Posted on Jan 2, 2016 6:04 PM

The cabling in the Optical bays in Mac Pro 1,1 through 3,1 2008 model have ATA/IDE cabling in the Optical bays, with 4-pin molex power connectors.


In my opinion, Apple included these two extra SATA ports to hedge against Optical drives in ATA/IDE form becoming too expensive or obsolete. The extra ports gave them the data connection to allow them to switch over to SATA Optical drives (with 4-pin molex power or an adapter) without revising the mainboard.


There is no explanation of how to use them in any official Apple literature. They are too close together, and using both requires you to use at least one right-angle connector. Convenient power is not provided, as these were never for your convenience. Finding power for additional drives attached here is your problem. (ask on hobbyist sites)


For the major re-design for the 2009 model, these ports were eliminated, and the Optical bays got SATA cabling (including SATA power).

6 replies
Question marked as Top-ranking reply

Jan 2, 2016 6:04 PM in response to spinnerator

The cabling in the Optical bays in Mac Pro 1,1 through 3,1 2008 model have ATA/IDE cabling in the Optical bays, with 4-pin molex power connectors.


In my opinion, Apple included these two extra SATA ports to hedge against Optical drives in ATA/IDE form becoming too expensive or obsolete. The extra ports gave them the data connection to allow them to switch over to SATA Optical drives (with 4-pin molex power or an adapter) without revising the mainboard.
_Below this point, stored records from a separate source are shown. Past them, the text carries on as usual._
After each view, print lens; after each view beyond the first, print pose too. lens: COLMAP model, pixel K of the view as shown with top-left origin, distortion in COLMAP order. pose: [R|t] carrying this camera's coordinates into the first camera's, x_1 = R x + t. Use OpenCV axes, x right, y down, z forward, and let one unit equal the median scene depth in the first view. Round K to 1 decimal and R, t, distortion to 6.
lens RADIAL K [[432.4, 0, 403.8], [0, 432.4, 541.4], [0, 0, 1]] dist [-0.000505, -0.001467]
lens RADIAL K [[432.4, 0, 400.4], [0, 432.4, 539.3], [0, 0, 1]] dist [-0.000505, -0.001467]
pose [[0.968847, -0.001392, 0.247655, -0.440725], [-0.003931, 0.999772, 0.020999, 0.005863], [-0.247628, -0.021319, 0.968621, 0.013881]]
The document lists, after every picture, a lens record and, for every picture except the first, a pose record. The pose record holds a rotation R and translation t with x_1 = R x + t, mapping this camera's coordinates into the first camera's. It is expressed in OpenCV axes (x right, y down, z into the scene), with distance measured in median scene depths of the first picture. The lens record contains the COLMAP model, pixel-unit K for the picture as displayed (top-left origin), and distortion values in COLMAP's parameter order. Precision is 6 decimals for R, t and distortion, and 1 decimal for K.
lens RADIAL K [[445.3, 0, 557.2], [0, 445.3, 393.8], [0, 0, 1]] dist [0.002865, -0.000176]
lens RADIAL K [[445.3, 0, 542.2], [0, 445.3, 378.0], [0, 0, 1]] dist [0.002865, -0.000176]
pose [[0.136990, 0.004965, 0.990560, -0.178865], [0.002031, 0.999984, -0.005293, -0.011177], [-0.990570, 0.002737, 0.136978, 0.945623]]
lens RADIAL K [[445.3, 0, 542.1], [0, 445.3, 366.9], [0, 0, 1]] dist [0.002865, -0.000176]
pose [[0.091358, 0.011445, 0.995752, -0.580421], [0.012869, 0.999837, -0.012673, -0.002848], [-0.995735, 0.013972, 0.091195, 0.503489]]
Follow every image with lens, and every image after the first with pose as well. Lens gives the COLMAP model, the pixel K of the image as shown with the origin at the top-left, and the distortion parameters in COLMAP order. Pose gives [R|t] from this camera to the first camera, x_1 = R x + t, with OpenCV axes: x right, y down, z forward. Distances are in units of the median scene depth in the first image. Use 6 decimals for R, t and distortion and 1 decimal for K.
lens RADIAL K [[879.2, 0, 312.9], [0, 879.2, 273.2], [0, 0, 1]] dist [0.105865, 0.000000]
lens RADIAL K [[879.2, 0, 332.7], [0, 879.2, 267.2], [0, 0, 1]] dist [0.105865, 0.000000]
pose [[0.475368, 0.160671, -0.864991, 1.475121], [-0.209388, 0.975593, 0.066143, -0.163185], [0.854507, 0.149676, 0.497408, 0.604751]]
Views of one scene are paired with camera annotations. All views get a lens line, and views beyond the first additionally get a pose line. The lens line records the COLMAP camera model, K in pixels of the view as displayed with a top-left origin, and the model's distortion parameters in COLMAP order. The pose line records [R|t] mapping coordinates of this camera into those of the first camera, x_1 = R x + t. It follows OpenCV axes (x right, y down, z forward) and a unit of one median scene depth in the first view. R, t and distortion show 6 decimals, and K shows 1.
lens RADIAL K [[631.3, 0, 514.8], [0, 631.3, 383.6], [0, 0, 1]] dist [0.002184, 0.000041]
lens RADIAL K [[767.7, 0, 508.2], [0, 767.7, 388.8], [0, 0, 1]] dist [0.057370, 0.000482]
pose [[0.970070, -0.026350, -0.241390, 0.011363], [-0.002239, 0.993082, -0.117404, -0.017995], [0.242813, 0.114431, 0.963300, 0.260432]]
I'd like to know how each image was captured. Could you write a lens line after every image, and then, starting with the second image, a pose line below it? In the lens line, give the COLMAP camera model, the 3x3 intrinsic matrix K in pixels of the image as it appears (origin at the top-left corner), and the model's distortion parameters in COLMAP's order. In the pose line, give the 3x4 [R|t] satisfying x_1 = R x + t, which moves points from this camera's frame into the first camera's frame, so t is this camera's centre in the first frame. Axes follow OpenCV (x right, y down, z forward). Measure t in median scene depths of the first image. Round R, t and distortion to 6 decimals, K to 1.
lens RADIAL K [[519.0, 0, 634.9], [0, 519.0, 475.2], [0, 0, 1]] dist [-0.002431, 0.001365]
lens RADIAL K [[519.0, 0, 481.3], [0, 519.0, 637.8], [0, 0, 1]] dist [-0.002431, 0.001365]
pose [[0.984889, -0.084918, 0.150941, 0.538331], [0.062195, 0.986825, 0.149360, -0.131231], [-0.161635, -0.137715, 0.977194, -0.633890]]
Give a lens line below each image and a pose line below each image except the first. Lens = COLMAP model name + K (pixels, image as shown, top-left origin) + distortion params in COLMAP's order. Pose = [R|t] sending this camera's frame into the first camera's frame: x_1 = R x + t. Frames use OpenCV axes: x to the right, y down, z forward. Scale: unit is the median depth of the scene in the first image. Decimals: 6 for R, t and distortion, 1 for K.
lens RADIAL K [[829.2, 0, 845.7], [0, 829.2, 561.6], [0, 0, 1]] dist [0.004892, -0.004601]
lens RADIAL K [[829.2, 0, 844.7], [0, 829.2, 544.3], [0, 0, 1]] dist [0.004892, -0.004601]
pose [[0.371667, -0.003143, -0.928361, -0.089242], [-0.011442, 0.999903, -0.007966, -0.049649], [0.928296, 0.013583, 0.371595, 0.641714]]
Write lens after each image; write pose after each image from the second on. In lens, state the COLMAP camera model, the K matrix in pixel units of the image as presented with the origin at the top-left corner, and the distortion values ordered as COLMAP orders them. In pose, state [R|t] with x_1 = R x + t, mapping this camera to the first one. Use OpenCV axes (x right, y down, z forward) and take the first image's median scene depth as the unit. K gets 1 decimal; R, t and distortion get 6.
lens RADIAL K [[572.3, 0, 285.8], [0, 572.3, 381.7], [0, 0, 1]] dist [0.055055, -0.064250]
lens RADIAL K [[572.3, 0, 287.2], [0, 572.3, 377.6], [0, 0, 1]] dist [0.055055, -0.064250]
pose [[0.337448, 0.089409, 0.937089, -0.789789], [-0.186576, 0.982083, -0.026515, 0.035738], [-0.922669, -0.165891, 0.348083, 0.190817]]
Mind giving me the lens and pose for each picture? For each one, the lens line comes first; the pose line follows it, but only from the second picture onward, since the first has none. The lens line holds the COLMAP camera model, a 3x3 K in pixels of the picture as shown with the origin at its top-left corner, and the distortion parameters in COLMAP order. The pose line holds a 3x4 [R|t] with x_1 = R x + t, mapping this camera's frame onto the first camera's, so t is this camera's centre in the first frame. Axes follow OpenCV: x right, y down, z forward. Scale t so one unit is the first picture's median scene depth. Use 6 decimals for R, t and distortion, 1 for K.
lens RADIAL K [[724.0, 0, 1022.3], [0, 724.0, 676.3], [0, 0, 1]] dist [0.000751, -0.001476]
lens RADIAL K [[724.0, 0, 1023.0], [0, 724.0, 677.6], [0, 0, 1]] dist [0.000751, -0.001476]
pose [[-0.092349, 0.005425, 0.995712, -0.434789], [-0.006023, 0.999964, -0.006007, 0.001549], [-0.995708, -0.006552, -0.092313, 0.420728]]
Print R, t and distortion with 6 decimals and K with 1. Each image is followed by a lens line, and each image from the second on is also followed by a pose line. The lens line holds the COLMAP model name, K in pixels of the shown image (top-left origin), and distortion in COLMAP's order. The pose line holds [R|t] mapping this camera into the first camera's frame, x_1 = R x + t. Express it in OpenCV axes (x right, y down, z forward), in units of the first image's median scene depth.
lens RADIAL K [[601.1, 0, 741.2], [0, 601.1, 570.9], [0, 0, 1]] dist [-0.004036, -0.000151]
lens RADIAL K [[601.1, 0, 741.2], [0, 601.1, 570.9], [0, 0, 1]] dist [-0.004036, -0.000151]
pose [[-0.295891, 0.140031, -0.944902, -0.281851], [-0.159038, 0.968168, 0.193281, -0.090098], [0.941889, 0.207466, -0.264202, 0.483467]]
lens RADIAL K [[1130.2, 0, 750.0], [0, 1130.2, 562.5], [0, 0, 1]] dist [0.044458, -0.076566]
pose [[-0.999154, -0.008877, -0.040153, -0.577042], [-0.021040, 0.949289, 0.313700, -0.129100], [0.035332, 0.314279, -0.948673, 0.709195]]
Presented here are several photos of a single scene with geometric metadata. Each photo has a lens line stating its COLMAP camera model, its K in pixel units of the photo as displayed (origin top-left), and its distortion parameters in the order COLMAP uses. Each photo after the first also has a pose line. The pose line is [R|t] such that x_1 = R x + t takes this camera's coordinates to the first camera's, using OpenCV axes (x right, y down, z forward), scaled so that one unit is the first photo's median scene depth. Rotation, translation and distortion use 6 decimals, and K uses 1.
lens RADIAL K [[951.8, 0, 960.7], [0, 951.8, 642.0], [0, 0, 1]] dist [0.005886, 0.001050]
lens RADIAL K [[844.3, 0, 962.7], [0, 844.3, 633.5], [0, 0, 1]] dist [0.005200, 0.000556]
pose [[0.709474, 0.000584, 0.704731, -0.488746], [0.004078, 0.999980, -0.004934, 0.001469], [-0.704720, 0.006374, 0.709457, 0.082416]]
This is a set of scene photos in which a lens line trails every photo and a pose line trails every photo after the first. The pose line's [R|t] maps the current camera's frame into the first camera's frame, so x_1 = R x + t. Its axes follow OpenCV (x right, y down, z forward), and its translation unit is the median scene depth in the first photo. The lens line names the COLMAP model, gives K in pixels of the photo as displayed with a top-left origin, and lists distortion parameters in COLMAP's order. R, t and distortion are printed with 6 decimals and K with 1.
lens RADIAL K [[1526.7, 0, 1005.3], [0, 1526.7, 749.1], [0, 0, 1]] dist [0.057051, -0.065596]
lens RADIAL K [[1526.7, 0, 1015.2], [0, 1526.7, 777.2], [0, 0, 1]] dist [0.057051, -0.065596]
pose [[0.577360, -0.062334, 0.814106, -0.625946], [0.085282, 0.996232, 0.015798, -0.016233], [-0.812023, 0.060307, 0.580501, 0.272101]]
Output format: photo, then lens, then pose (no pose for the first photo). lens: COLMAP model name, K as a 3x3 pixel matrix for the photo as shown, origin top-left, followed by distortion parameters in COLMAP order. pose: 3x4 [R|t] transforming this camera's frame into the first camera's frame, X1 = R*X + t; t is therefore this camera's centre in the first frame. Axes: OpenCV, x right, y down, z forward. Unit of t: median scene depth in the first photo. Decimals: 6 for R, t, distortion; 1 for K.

There is no explanation of how to use them in any official Apple literature. They are too close together, and using both requires you to use at least one right-angle connector. Convenient power is not provided, as these were never for your convenience. Finding power for additional drives attached here is your problem. (ask on hobbyist sites)


For the major re-design for the 2009 model, these ports were eliminated, and the Optical bays got SATA cabling (including SATA power).

Jan 2, 2016 12:48 PM in response to spinnerator

I had the 2006 and 2008 Mac Pro. In the 2008 Mac Pro I utilized thise two extra data ports to configure as follows:

Manhattan iede to sata bridge to attach a data blu ray burner, a Pioneer. Then in the bottom of the optical bay I installed a Vantech Nester plastic data encore and placed two SSD drives in there. Had to run data cabling from those two extra ports to the optical bay lower tier. 21 inch will do it and 18 is too short to make the journey.


Then one SSD in bay 2 along with three hard drives. So I had 6 internal drives and one data burner working flawlessly in that Mac Pro. The 2006 Mac Pro I utilized one of the two sata ports also and ran two burners. One side and one data.


The only issue is matching up what KIND or style of connector to be able to attach them to those two extra ports. Use your brains and commonsense. Also to do the job properly you'll need to remove some of the internal parts but I did not do that, I just cut some of the plastic surrounding those ports so I could connect those cables. Looks like heck but I was the sole owner and I don't usually open the Mac Pro to admire the insides.